The protections afforded to construction workers by Labor Law 240(1), known as the scaffold law, just seem to be getting weaker and weaker. At least, that’s what’s happening the more often the Appellate Division interprets it.

In Cherry v. Time Warner, Inc., 885 N.Y.S.2d 28 (1st Dept. Aug. 18, 2009), the Appellate Division, First Department, thoroughly analyzed the “normal and logical response” concept that has been evolving in the sphere of section 240(1) jurisprudence.  The court held that:

the requirement of a worker’s ‘normal and logical response’ to get a safety device rather than having one furnished or erected for him is limited to those situations when workers know the exact location of the safety device or devices and where there is a practice of obtaining such devices because it is a simple matter for them to do so.

The import of this decision: if a defendant can show that a proper safety device was present in a known location and the worker did not obtain it, it is not liable.

In the case, the worker was stationed on top of a scaffold without guardrails on two of its four sides and fell eight feet to the floor.  The worker testified at deposition that he did not see any scaffolds with guardrails on the date of his accident, and while he did say that he had seen scaffolds with guardrails on the floor he was working on and on other floors before the date of his accident, it was not established that one was located on his floor when he was injured.
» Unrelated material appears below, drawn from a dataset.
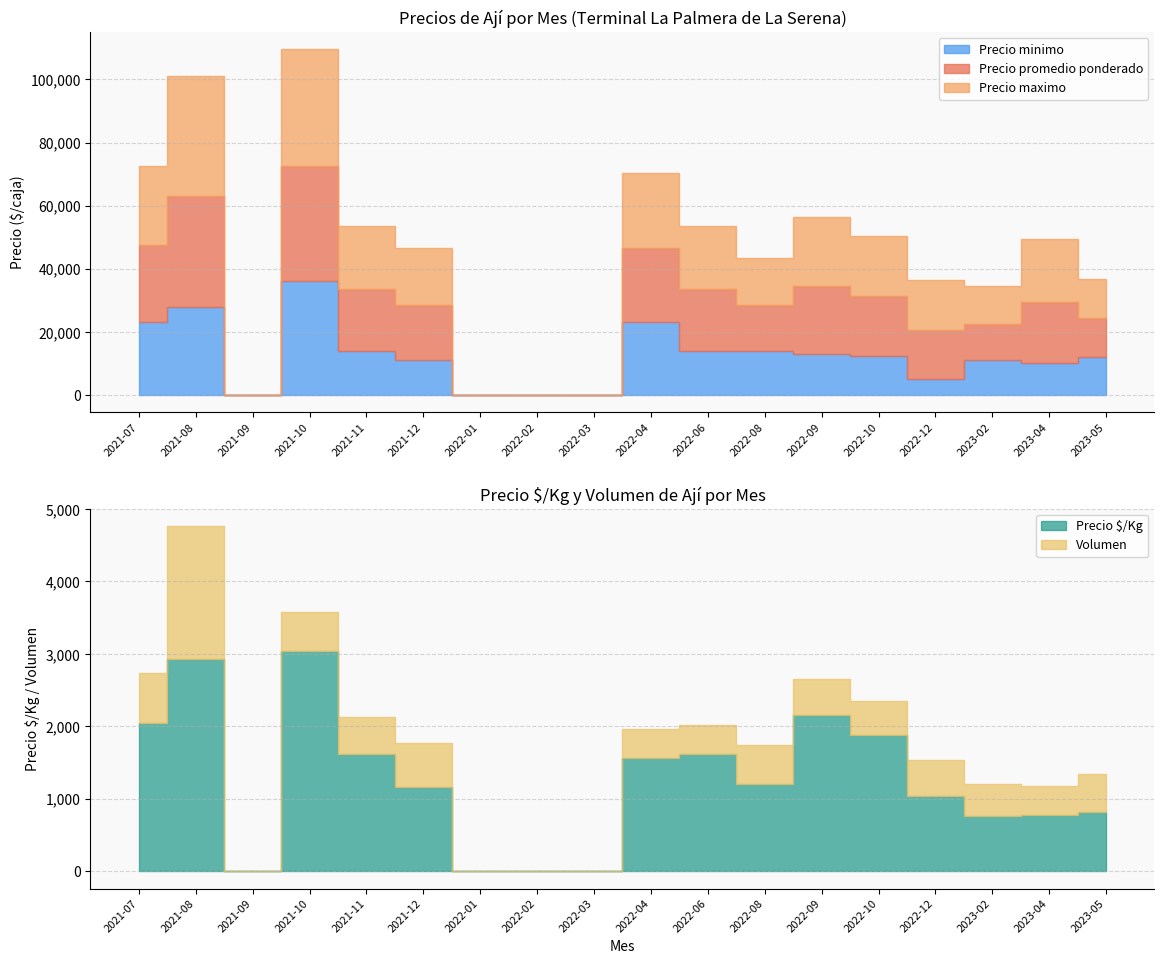

What is the maximum value for Volumen?

1840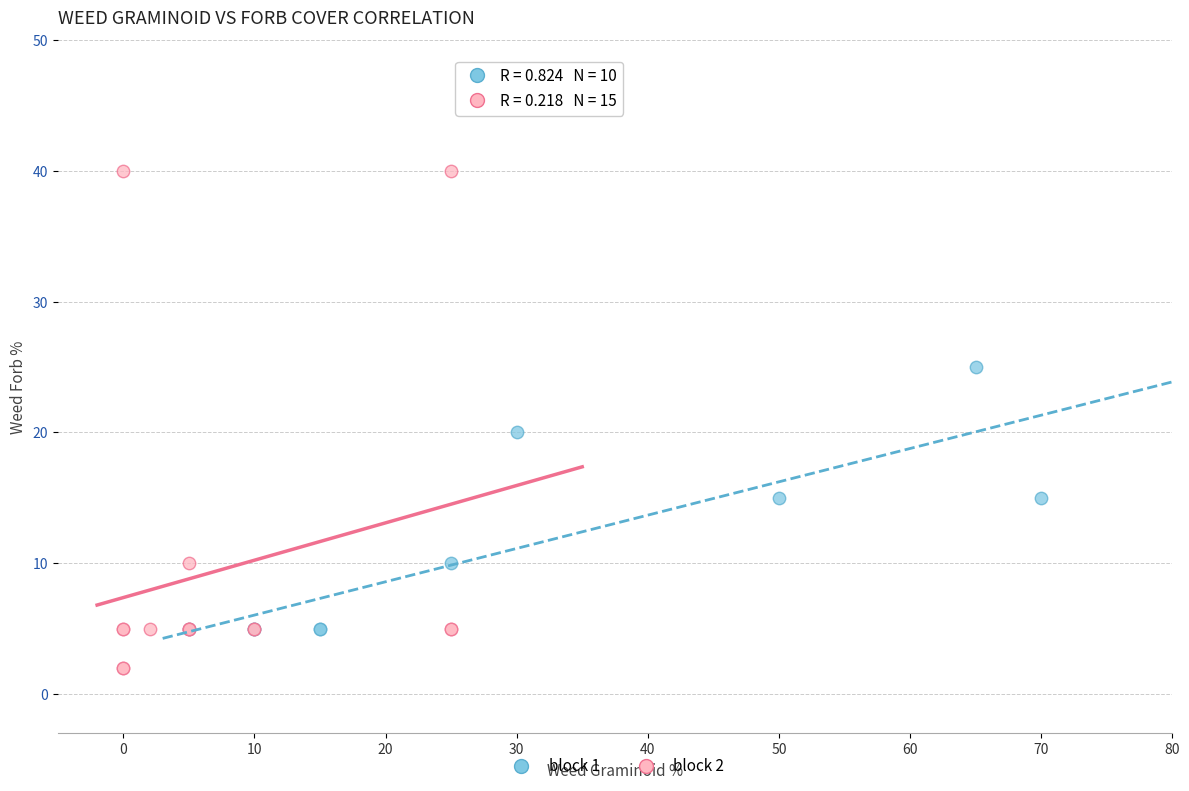

What are all the series names shown in the legend?

block 1, block 2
The court thus found that a question of fact existed that precluded summary judgment in favor of the worker.

The court did indicate that the worker would not necessarily be required to search for scaffolds on different floors.  Nevertheless, this decision shifts the burden for providing appropriate safety devices onto workers, rather than owners and contractors.  Surely, it will be cited by defendants in Labor Law cases seeking to defeat summary judgment.